** Task statement **
Word for word, repeat the entries, minus the pictures.

Stored data:

....................

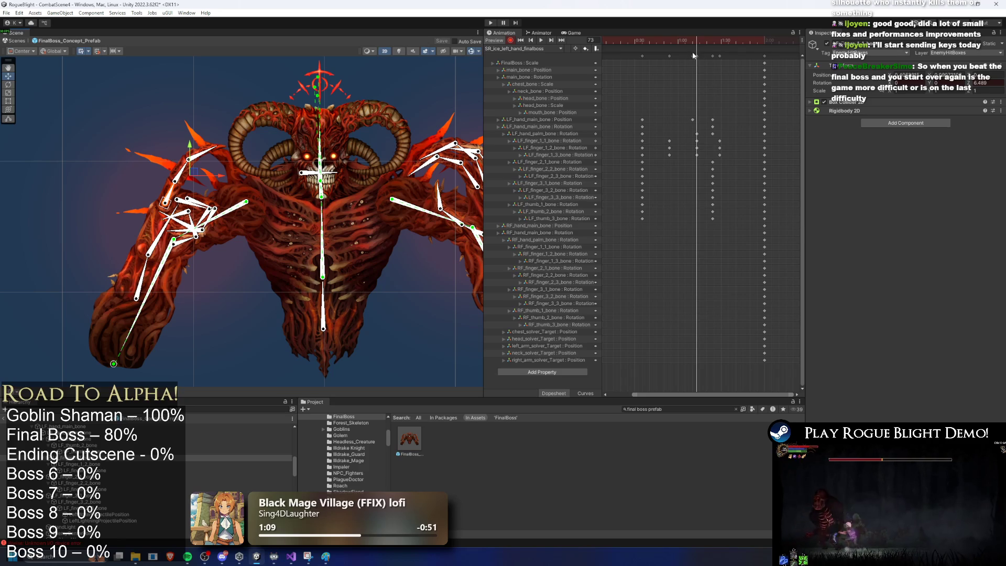
{"action": "left_click_drag", "start_coordinate": [655, 43], "coordinate": [720, 49]}
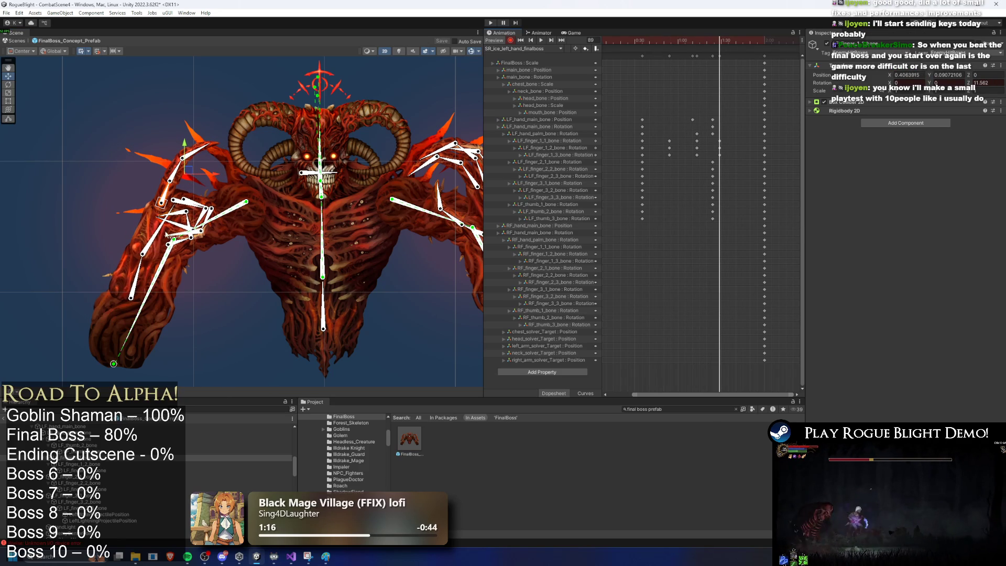
{"action": "key", "text": "space"}
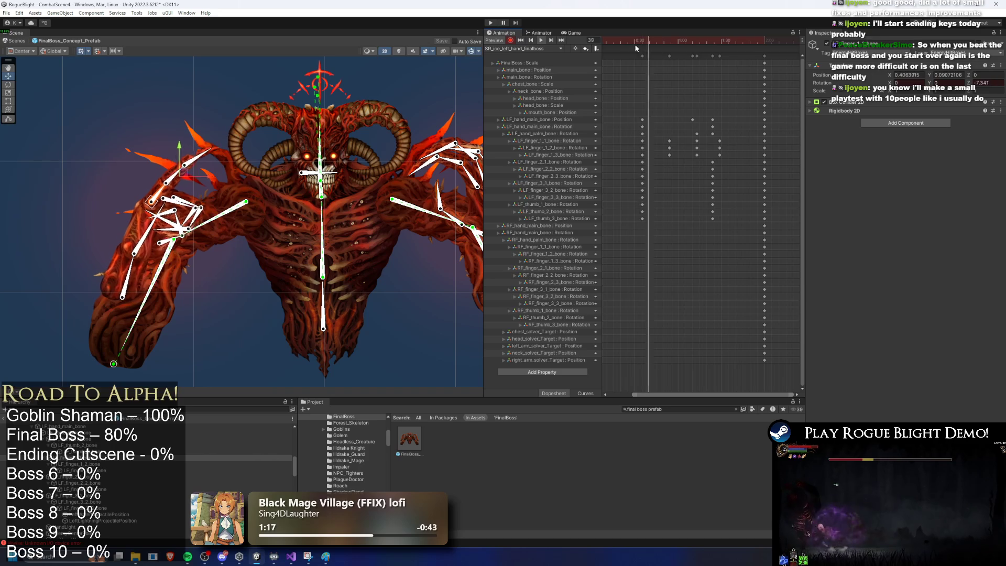
{"action": "mouse_move", "coordinate": [667, 48]}
{"action": "left_mouse_down"}
{"action": "mouse_move", "coordinate": [708, 46]}
{"action": "mouse_move", "coordinate": [699, 48]}
{"action": "left_mouse_up"}
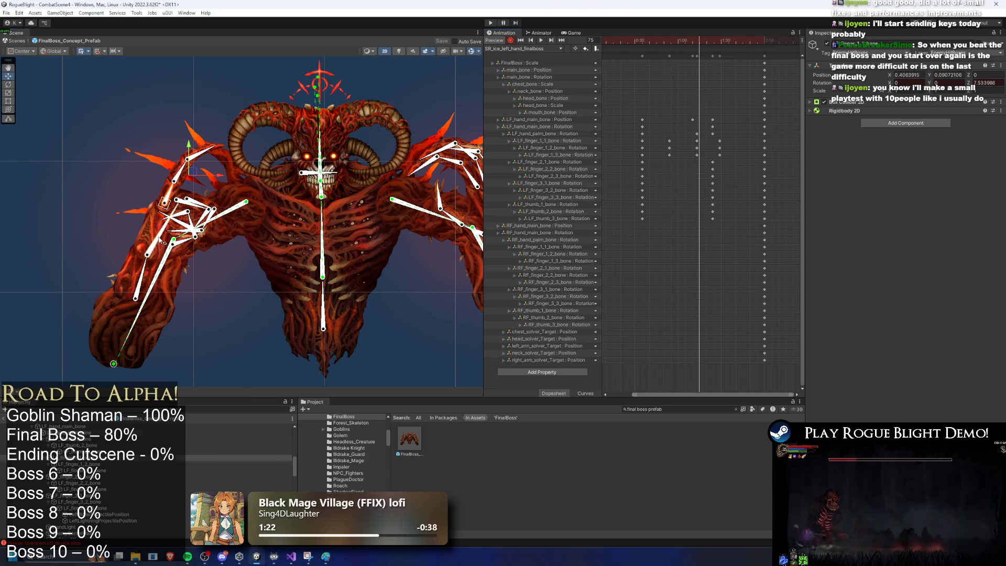
Re-pose the left palm bone's rotation at frame 73 and delete its palm key near frame 84
{"action": "left_click_drag", "start_coordinate": [159, 240], "coordinate": [174, 237]}
{"action": "key", "text": "ctrl+z"}
{"action": "key", "text": "ctrl+z"}
{"action": "left_click", "coordinate": [697, 47]}
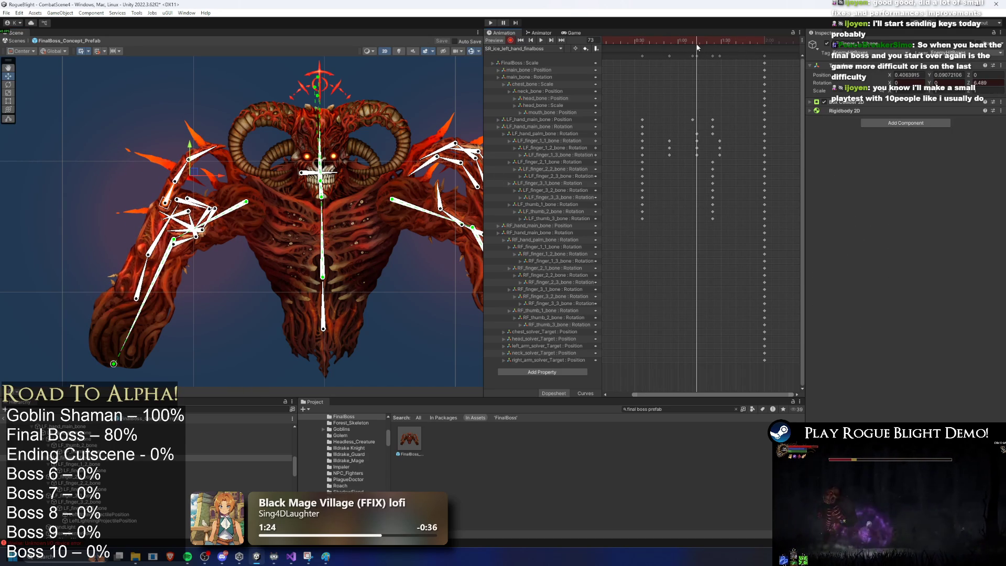
{"action": "left_click_drag", "start_coordinate": [162, 236], "coordinate": [175, 237]}
{"action": "left_click_drag", "start_coordinate": [689, 46], "coordinate": [712, 38]}
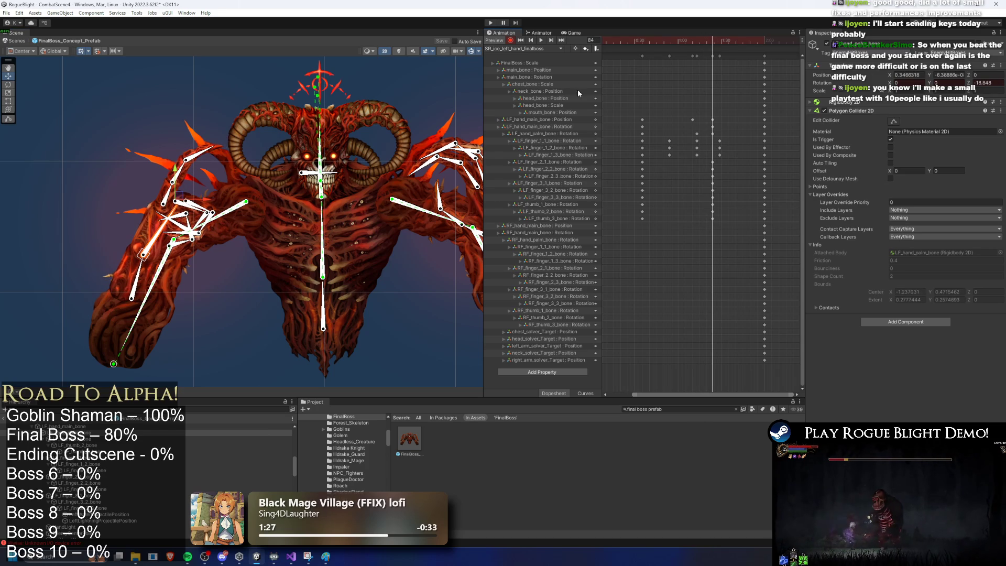
{"action": "left_click_drag", "start_coordinate": [162, 228], "coordinate": [168, 224]}
{"action": "key", "text": "space"}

....................

** Answer to this exercise **
{"action": "left_click_drag", "start_coordinate": [655, 43], "coordinate": [720, 49]}
{"action": "key", "text": "space"}
{"action": "mouse_move", "coordinate": [667, 48]}
{"action": "left_mouse_down"}
{"action": "mouse_move", "coordinate": [708, 46]}
{"action": "mouse_move", "coordinate": [699, 48]}
{"action": "left_mouse_up"}
Re-pose the left palm bone's rotation at frame 73 and delete its palm key near frame 84
{"action": "left_click_drag", "start_coordinate": [159, 240], "coordinate": [174, 237]}
{"action": "key", "text": "ctrl+z"}
{"action": "key", "text": "ctrl+z"}
{"action": "left_click", "coordinate": [697, 47]}
{"action": "left_click_drag", "start_coordinate": [162, 236], "coordinate": [175, 237]}
{"action": "left_click_drag", "start_coordinate": [689, 46], "coordinate": [712, 38]}
{"action": "left_click_drag", "start_coordinate": [162, 228], "coordinate": [168, 224]}
{"action": "key", "text": "space"}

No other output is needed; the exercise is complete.